Connect with us
  • Elysium

Neuropsychology news

Impact of gaming on wellbeing explored

International study looks at impact of digital stressors on young people aged between ten and 24



The impact of gaming on the wellbeing of young people is to be analysed in a new international study. 

Focusing on adolescents aged ten to 24 years, the research will examine how our rapidly-changing society has created additional digital stressors. 

As the digitalisation of information continues at pace, accelerated by the pandemic, the 24/7 information overload has adversely impacted some members of society.

The research – by scientists from Heriot-Watt University, alongside partners at the University of Edinburgh and a European consortium led by FTK (Forschungsinstitut für Telekommunikation und Kooperation) – will be one of the most comprehensive studies to date into how digital technologies impact on young people’s health.

Experts from psychology and engineering specialties will work alongside clinicians and gaming experts, to develop ways to measure the impact of both direct and indirect stressors. 

These include 24/7 news cycles, world events, social media and cyberbullying. The team will use gamification techniques to explore ways to help practitioners and individuals to process these stressors and manage their wellbeing.

The €6M project is funded by Horizon Europe with just under €1M of the total funding supporting the UK research partners. Similar pilot studies will take place in Germany, Italy, Spain, Slovenia, Cyprus and Poland using the same approach. 

It is anticipated the new research will help practitioners and individuals to better monitor and manage emotional wellbeing in young people.

Dr Mel McKendrick, from Heriot-Watt University, explains: “Digital transformation has been heralded as one of the greatest achievements of recent times but as psychologists, clinicians, parents and individuals, we’re still exploring its impact. 

“This study will examine stress from digitalisation, looking at it from the user’s perspective to better understand changes in mental state, treatment and self-management. 

“It is difficult for clinicians to monitor fluctuations in mental health and therefore accurately diagnose conditions in some cases. Meanwhile, services are at breaking point. 

“We want to create innovative methods using gamification to better inform ways to support young people living in Scotland initially before helping to shape wider work across the UK.”

Dr Theodore Lim, from Heriot-Watt University, continues: “This collaboration between psychology and engineering will use gamification such as a mobile app game to capture neurological sequences in young people.

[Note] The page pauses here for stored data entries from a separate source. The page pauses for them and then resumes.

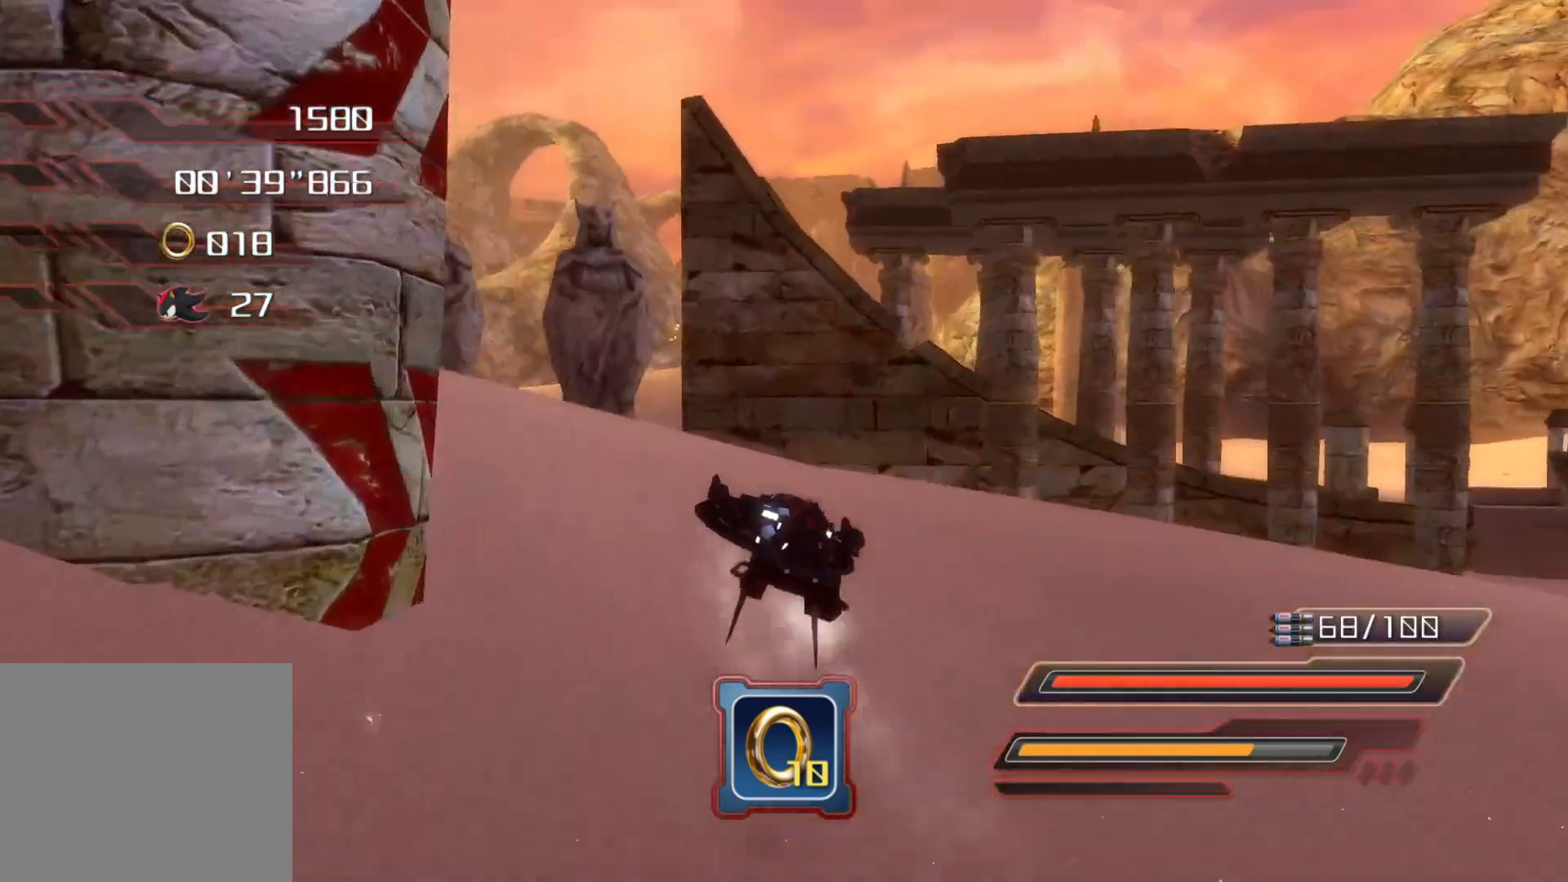
{"buttons": [], "left_stick": "down", "right_stick": "center", "events": [[84, "left_stick", "center"], [302, "left_stick", "down-right"], [352, "left_stick", "down"]]}
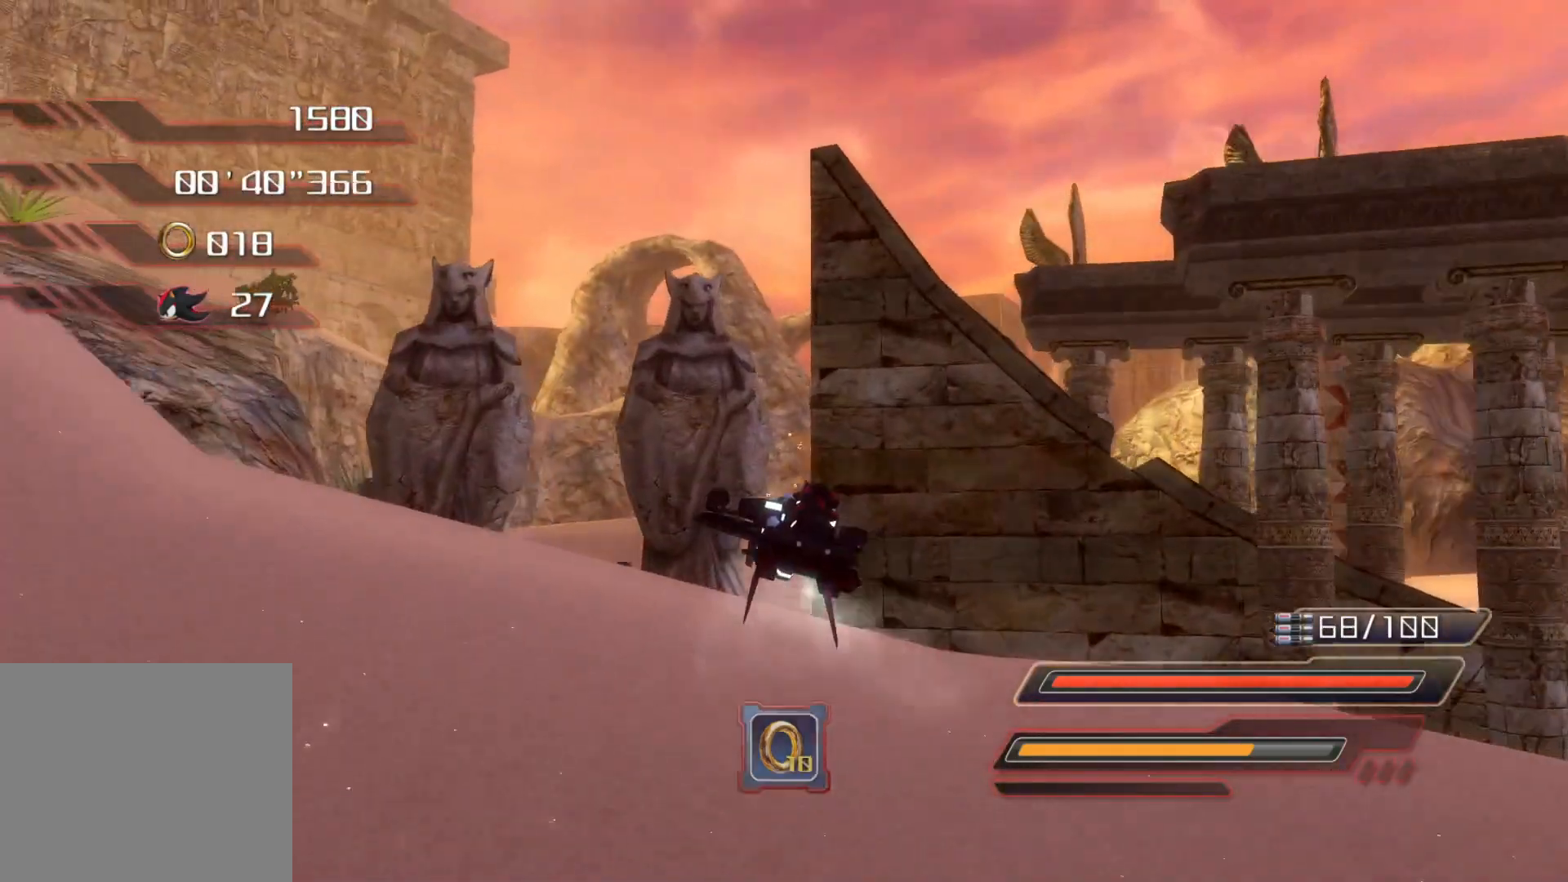
{"buttons": ["SQUARE"], "left_stick": "center", "right_stick": "center", "events": [[234, "CROSS", "down"], [284, "left_stick", "center"], [334, "CROSS", "up"], [418, "SQUARE", "down"]]}
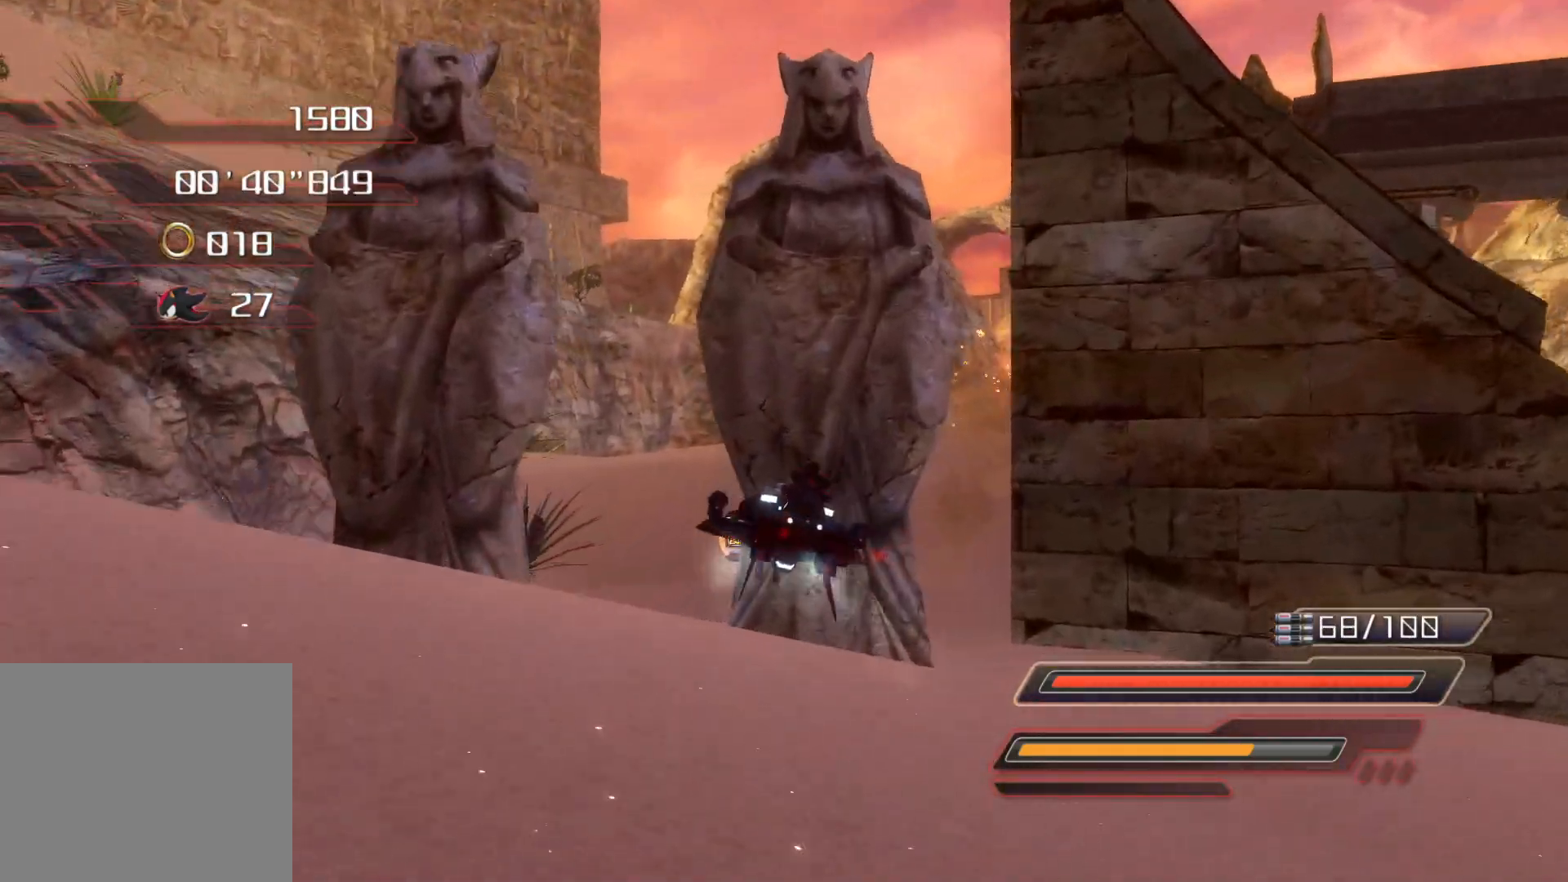
{"buttons": [], "left_stick": "left", "right_stick": "center", "events": [[302, "left_stick", "left"], [402, "SQUARE", "up"]]}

How they play the game will inform us about their mental well-being and can track their response over time to deliver trends and patterns. 

“The data will be fed into a hub with an AI to analyse it. Clinical and user input will be essential throughout the study to improve the game and identify the correct classifiers.”

Ensuring young people are engaged in the game and that participation is positive will be essential requirements of the study’s success so the team will build it using focus groups and discussions with young people and social networks. The clinical team will work with schools and universities to help involve children on a voluntary basis.

Results will be released as an open knowledge database for clinicians and researchers to feedback on and analyse.

The Heriot-Watt team will work with gaming company Neuromedia and clinicians from the University of Edinburgh with the findings initially informing approaches in Scotland before widening out the study’s impact to the rest of the UK.